NB: Qatar has the US Marine Headquaters for the Arab-Gulf region while Syria has the only Russian Naval-base in the Mediterranean.
“Irrespective to the views of the Syrian people, their fate has long been decided by forces operating beyond their borders. In a speech given to the Commonwealth Club of California in 2007 retired US Military General Wesley Clark speaks of a policy coup initiated by members of the Project for a New American Century (PNAC). Clark cites a confidential document handed down from the Office of the Secretary of Defense in 2001 stipulating the entire restructuring of the Middle East and North Africa. Portentously, the document allegedly revealed campaigns to systematically destabilize the governments of Iraq, Somalia, Sudan, Libya, Syria, Lebanon and Iran. Under the familiar scenario of an authoritarian regime systematically suppressing peaceful dissent and purging large swaths of its population, the mechanisms of geopolitical stratagem have freely taken course.” – Nile Bowie
Syria Key To Iranian Defenses Against West
By David Fulghum
If Iran’s nuclear development facilities were bombed by the U.S. or Israel, the planning of both attackers and defenders would have to take into account the newly improved, long-range surveillance and intelligence-gathering facilities in Syria and Lebanon.
Russian radar and communications specialists have just completed improvements to Syria’s early warning capabilities that double radar ranges and establish a surveillance network covering all of the eastern Mediterranean, Israel, Jordan and northern Saudi Arabia.
The importance of this upgrade is that it encompasses many of the key aerial approaches both to Syria (in the event of multinational military intervention) and Iran (if the U.S. or Israel attacked Tehran’s uranium enrichment capabilities). For Israel to attack Iran, it would likely have to fly through Syrian, Turkish, Jordanian or Saudi airspace.

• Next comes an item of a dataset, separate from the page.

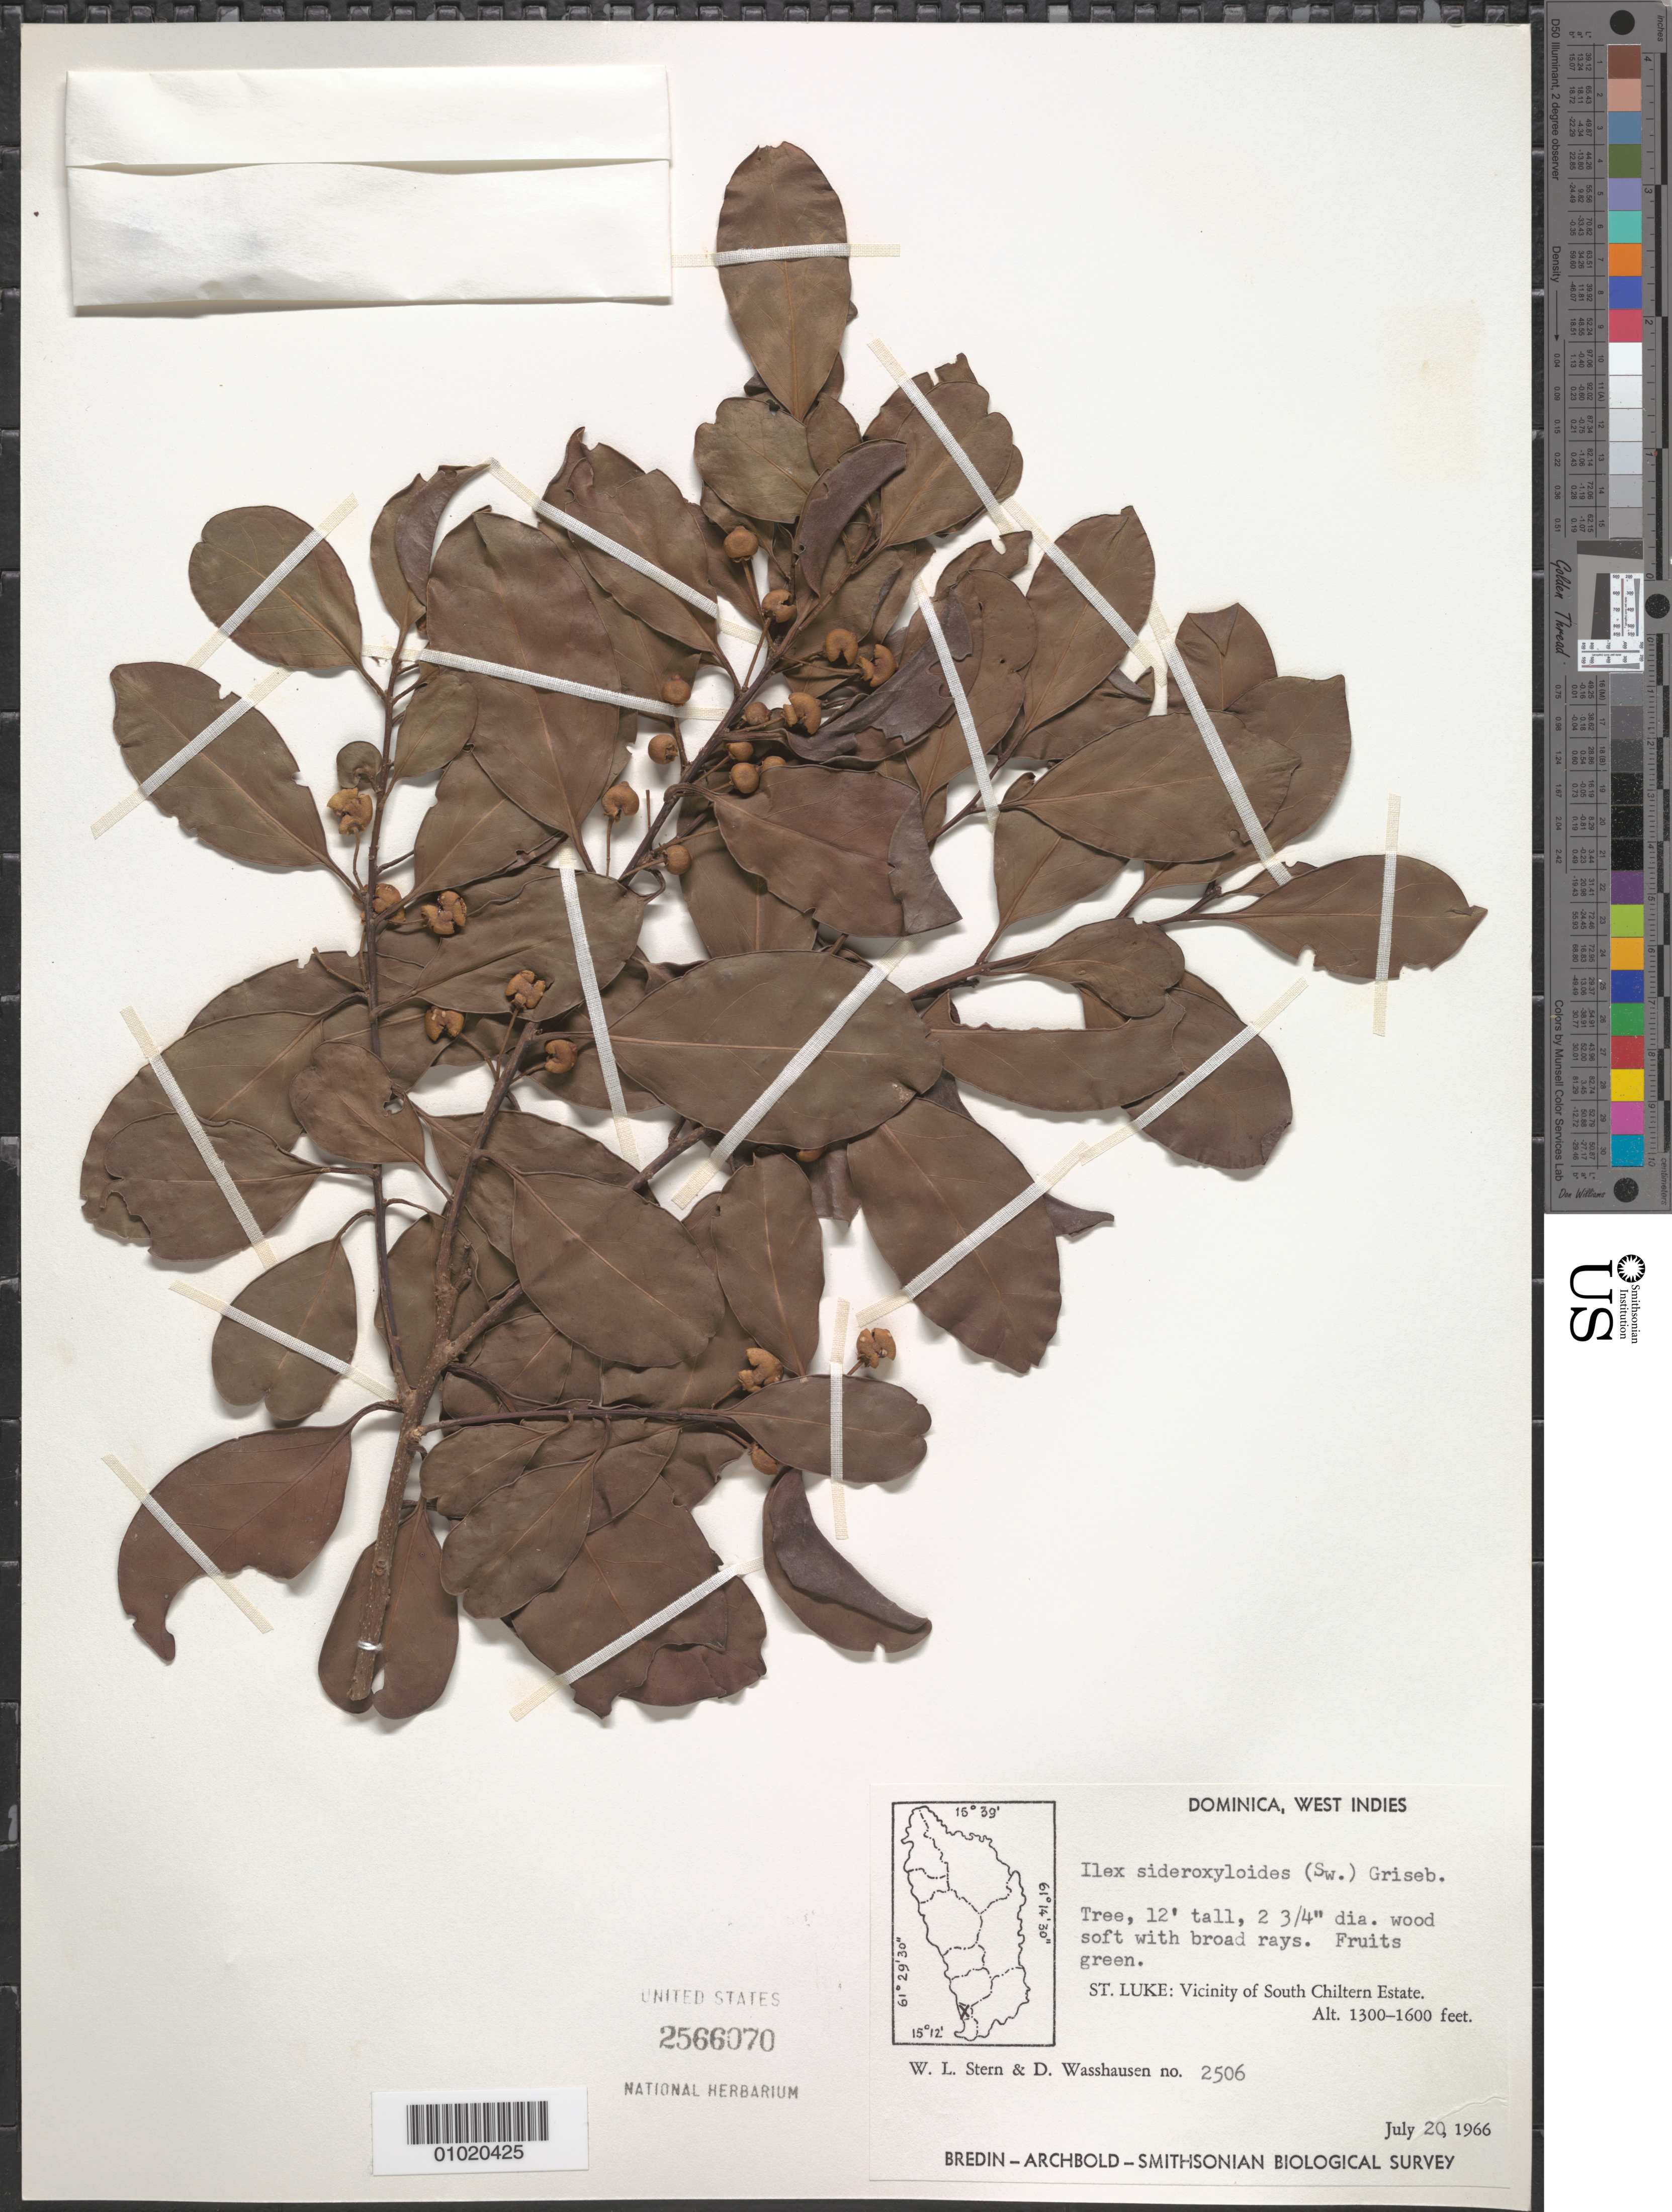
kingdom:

Another element is the long-term cooperation between Syria and Iran. They have shared technology and intelligence-gathering for years. Syrians, for example, provided signals intelligence to the Hezbollah fighters in southern Lebanon during the conflict with Israel in 2006.
A collapse of the government of Syrian President Bashar al-Assad could provide enough chaos to shield a U.S. or Israeli attack on Iran. Otherwise, Syria would provide early warning.
“Syria does not want to be embarrassed again,” confirms a U.S. official with long service in the world of black operations. In 2007, Israeli strike aircraft slipped into Syria from the Mediterranean without being detected and destroyed a nuclear reactor site built with North Korean help. The Syrian radar system went dark until the Israeli aircraft were gone, say U.S. intelligence officials.
Russian radar specialists recently completed upgrades to an electronic surveillance site south of Damascus. Its range has been increased to cover all of Israel, Jordan and northern Saudi Arabia, according to the Debka website, which is touted by some Israeli analysts as a useful source of unofficial defense information. Upgrades also included the radar site atop Lebanon’s Mount Sannine and improved linkage to the Syrian intelligence-gathering networks, says the report. Mount Sannine is 8,600 ft. high, and a multibillion-dollar resort development there has been on hold since the Israeli raid on Syria in 2007. The mountain overlooks the Hezbollah- and Syrian-dominated Bekaa Valley and the Israeli-occupied Golan Heights.
The coverage also enables tracking of U.S. and Israeli naval and aerial movements in the eastern Mediterranean to include Cyprus (where the U.S. has its own intelligence-gathering facilities) and Greece. The sites are additionally used to feed data on Syrian opposition movements and watch for foreign intervention.
The Russian upgrades came as a response to complaints from Tehran that it “could no longer count on Russia for a real-time alert on an incoming U.S. or Israeli military strike because those resources were stretched to the limit in supporting the Assad” regime’s intelligence needs, says the Debka analysis.